Obama, Japan’s Abe to seek reconciliation at Pearl Harbor
Published 10:20 am Tuesday, December 27, 2016
HONOLULU — Putting 75 years of resentment behind them, the leaders of the United States and Japan are coming together at Pearl Harbor for a historic pilgrimage to the site where a devastating surprise attack sent America marching into World War II.
Prime Minister Shinzo Abe’s visit Tuesday with President Barack Obama is powerful proof that the former enemies have transcended the recriminatory impulses that weighed down relations after the war, Japan’s government has said. Although Japanese leaders have visited Pearl Harbor before, Abe will be the first to visit the memorial constructed on the hallowed waters above the sunken USS Arizona.
For Obama, it’s likely the last time he will meet with a foreign leader as president, White House aides said. It’s a bookend of sorts for the president, who nearly eight years ago invited Abe’s predecessor to be the first leader he hosted at the White House.

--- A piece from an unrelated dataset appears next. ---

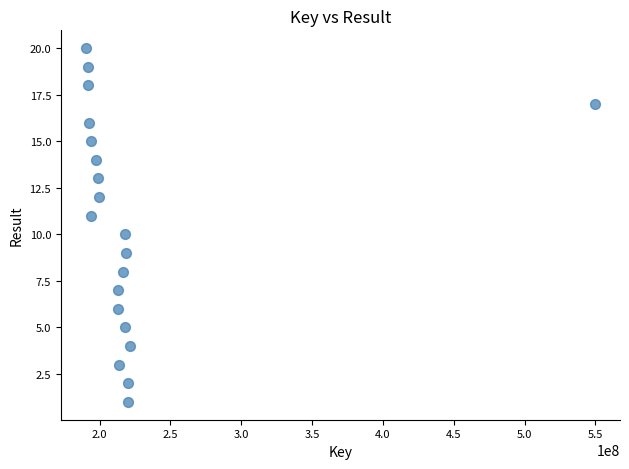

What is the range of X values (max minus min)?

358709758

For Abe, it’s an act of symbolic reciprocity, coming six months after Obama became the first sitting U.S. president to visit Hiroshima in Japan, where the U.S. dropped an atomic bomb in hopes of ending the war it entered after Pearl Harbor.
“This visit, and the president’s visit to Hiroshima earlier this year, would not have been possible eight years ago,” said Daniel Kritenbrink, Obama’s top Asia adviser in the White House. “That we are here today is the result of years of efforts at all levels of our government and societies, which has allowed us to jointly and directly deal with even the most sensitive aspects of our shared history.”
More than 2,300 Americans died on Dec. 7, 1941, when more than 300 Japanese fighter planes and bombers attacked. More than 1,000 others were wounded. In the ensuing years, the U.S. incarcerated roughly 120,000 Japanese-Americans in internment camps before dropping atomic bombs in 1945 that killed some 140,000 people in Hiroshima and 70,000 in Nagasaki.